Nesting of foreach loops R

182 Views Asked by At

I have a code that very similar to this:

for(i in 1:5){
    mat<-matrix(runif(i^2,0,1), nrow=i, ncol=i)
    mat.max<-round(max(mat), 2)
    mat.min<-round(min(mat), 2)
    mat.tresh.seq<-seq(mat.min, mat.max, 0.01)
    dir.loc<-paste('~/', i, '/', sep='')
    dir.create(dir.loc, recursive=TRUE)
    mat.name<-paste(dir.loc, 'og-mat.csv', sep='')
    write.csv(mat, mat.name)
    dir.loc.2<-paste(dir.loc, 'treshhold/', sep='')
    dir.create(dir.loc.2, recursive=TRUE)
    for(j in mat.tresh.seq){
        mat.tresh <- mat>=j
        mat.tresh[mat.tresh == TRUE] <- 1
        mat.tresh[mat.tresh == FALSE] <- 0
        mat.tresh.name<-paste(dir.loc.2, 'thresh mat ', j, '.csv', sep='')
        write.csv(mat.tresh, mat.tresh.name)
    }
}

Each random matrix can be generated independently of the other and each threshold matrix can be generated independently of the other, but the threshold matrices depend upon the random matrices.
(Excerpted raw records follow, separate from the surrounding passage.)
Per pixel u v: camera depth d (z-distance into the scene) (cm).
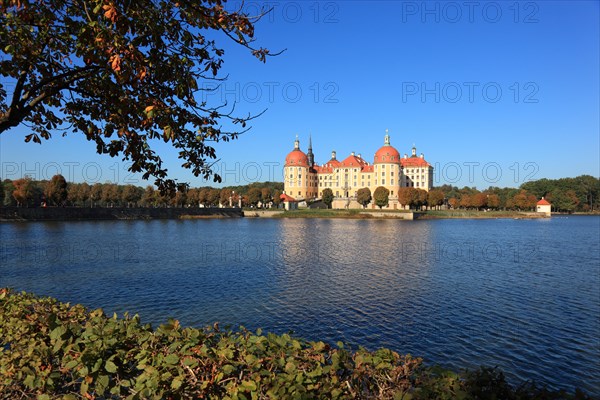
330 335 1916
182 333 637
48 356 625
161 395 523
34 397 626
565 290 2848
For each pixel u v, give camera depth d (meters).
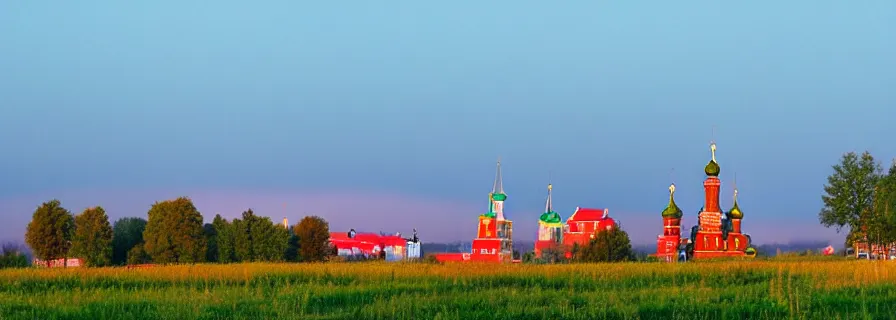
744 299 60.31
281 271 93.69
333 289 73.50
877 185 154.00
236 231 174.38
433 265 104.06
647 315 54.97
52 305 61.62
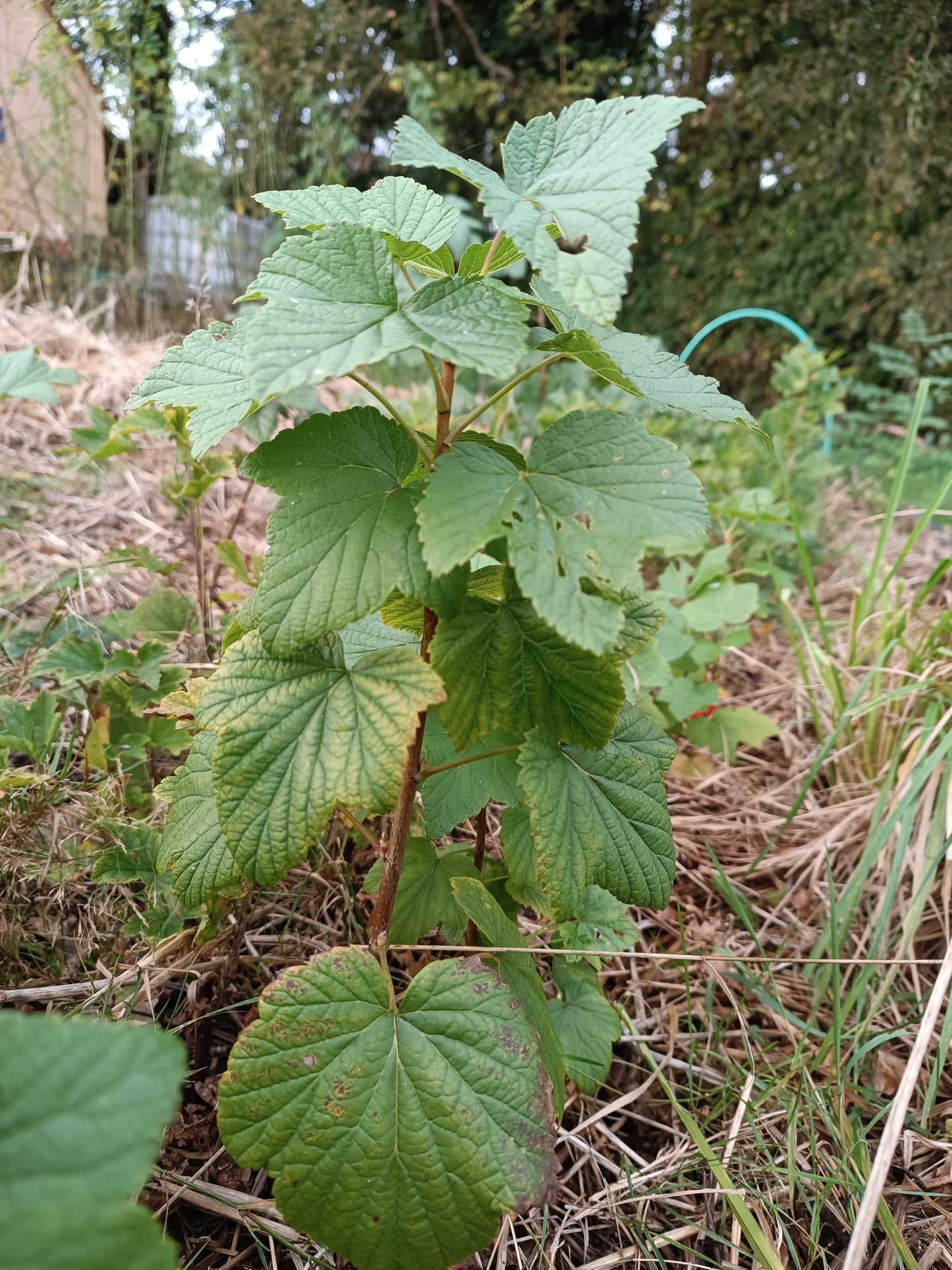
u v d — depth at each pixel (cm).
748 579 89
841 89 162
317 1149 25
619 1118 40
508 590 27
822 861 55
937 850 46
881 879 52
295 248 25
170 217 128
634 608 30
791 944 51
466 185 179
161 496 80
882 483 114
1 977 38
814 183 172
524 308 24
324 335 23
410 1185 25
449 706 27
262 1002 26
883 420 149
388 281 25
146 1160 17
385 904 30
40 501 75
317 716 26
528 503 25
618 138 24
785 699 75
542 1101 27
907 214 166
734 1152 38
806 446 97
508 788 34
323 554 25
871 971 43
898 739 59
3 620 59
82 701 51
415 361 103
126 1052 18
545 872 28
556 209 23
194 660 55
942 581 87
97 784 45
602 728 28
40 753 43
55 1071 17
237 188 137
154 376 28
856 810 57
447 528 23
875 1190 31
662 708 65
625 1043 44
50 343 97
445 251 27
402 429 27
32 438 82
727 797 64
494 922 31
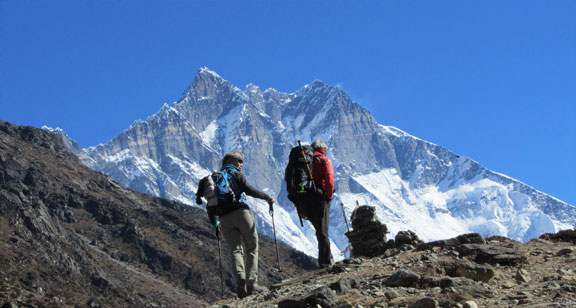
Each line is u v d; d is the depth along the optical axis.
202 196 14.13
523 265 12.84
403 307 9.72
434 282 10.99
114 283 189.75
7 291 134.88
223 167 14.27
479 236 15.07
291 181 16.50
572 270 12.00
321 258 16.19
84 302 157.88
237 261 13.79
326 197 16.38
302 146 16.67
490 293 10.31
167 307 189.75
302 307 10.32
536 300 9.55
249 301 13.11
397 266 13.28
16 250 170.12
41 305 132.62
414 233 17.70
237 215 13.84
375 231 18.17
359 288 11.48
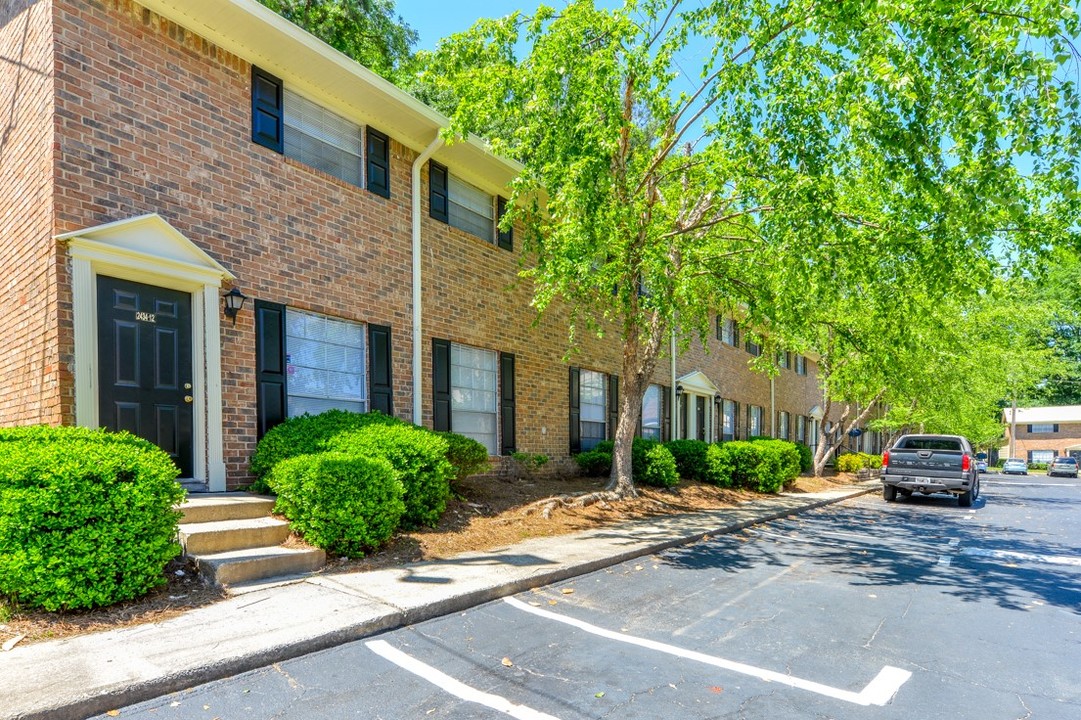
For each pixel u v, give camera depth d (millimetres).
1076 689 3891
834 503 15117
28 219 6539
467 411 10953
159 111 6902
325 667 3877
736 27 7570
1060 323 44094
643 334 10836
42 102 6305
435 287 10312
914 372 14844
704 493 12883
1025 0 5270
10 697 3158
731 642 4598
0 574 4211
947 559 8031
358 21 16938
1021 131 5527
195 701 3395
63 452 4652
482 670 3928
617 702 3537
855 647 4574
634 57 7879
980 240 6973
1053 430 54969
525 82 7902
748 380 23469
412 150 10086
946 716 3469
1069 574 7242
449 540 7176
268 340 7797
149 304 6801
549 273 8742
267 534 6020
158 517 4785
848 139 7086
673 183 11172
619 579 6305
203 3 7031
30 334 6426
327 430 7469
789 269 7645
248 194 7707
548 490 10891
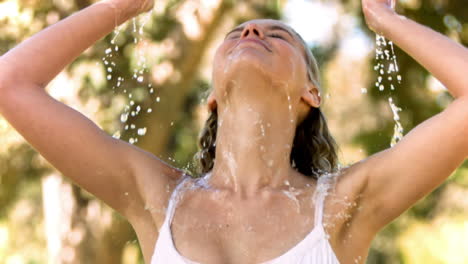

How would I go about doing nested parallelization for such a code? Must I choose only one loop to do in parallel?

Thanks.

1

There are 1 best solutions below

1
On BEST ANSWER

I tend not to mix data processing and saving data. If you separate those and the two types of matrices, then you have all sorts of options to run parallel functions. So my answer to the question about nested loops where the inner depends on the outer but are otherwise independent would be to unnest them.

# starting matrices
og <- lapply(1:100,function(i){
  matrix(runif(i^2,0,1), nrow=i, ncol=i)
})

# threshhold matrices
y <- lapply(og,function(x){
  mat.tresh.seq <- seq(round(min(x), 2), round(max(x), 2), 0.01)
  z <- lapply(mat.tresh.seq,function(y,mat){
    mat.tresh <- mat>=y
    mat.tresh * 1
  },mat = x)
  names(z) <- mat.tresh.seq
  z
})

# directory/file structure
ynames <- lapply(y,names)

# create all folders
lapply(paste0('~/',1:length(ynames),'/threshhold'),dir.create,recursive = T)

# write og files
mapply(FUN = function(mainfolder,ogfiles){
  filename <- paste('~/',mainfolder, '/og-mat.csv', sep='')
  write.csv(ogfiles,filename)
},mainfolder = 1:length(og),ogfiles = og)

# write threshhold files
mapply(mainfolder = 1:length(ynames),filenames = ynames,FUN = function(mainfolder,filenames,ydata){
  lapply(filenames,function(x){
    filename <- paste('~/',mainfolder, '/threshhold/thresh mat ', x, '.csv', sep='')
    write.csv(ydata[[mainfolder]][[x]],filename)
  })
},MoreArgs = list(ydata = y))

Every *apply function can instead be the parallel version (clusterMAP for mapply if you're on Windows). Unless memory is an issue (more than about 100 starting matrices on my computer), then you won't need to write each separately before calculating the next. In that case, writing the starting matrices to disk first, and then reading each in and processing might be a good idea.

This is near instant at a max of 100x100 except writing all the individual threshhold files in the last mapply. Parallelizing that will help the most.